■ About this task
Please give every line below again exactly, but not its pictures.
(Task inputs begins)
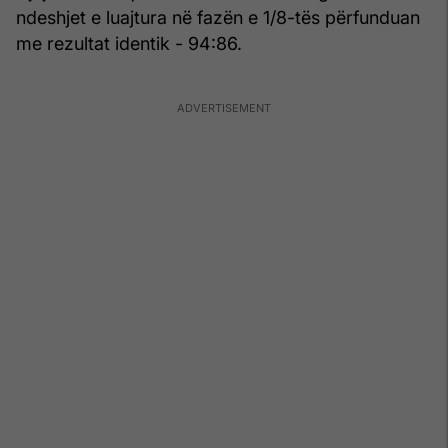
ndeshjet e luajtura në fazën e 1/8-tës përfunduan
me rezultat identik - 94:86.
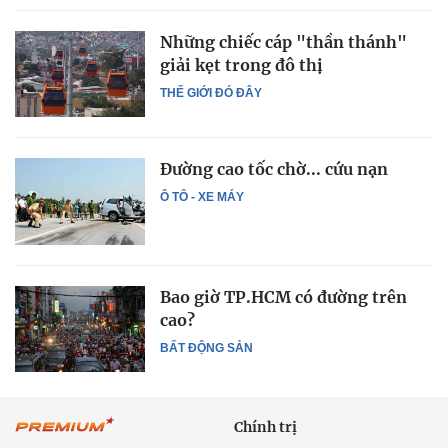
Những chiếc cáp "thần thánh"
giải kẹt trong đô thị
THẾ GIỚI ĐÓ ĐÂY
Đường cao tốc chờ... cứu nạn
Ô TÔ - XE MÁY
Bao giờ TP.HCM có đường trên
cao?
BẤT ĐỘNG SẢN
Chính trị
(Task inputs ends)
■ Answer to this problem
ndeshjet e luajtura në fazën e 1/8-tës përfunduan
me rezultat identik - 94:86.
Những chiếc cáp "thần thánh"
giải kẹt trong đô thị
THẾ GIỚI ĐÓ ĐÂY
Đường cao tốc chờ... cứu nạn
Ô TÔ - XE MÁY
Bao giờ TP.HCM có đường trên
cao?
BẤT ĐỘNG SẢN
Chính trị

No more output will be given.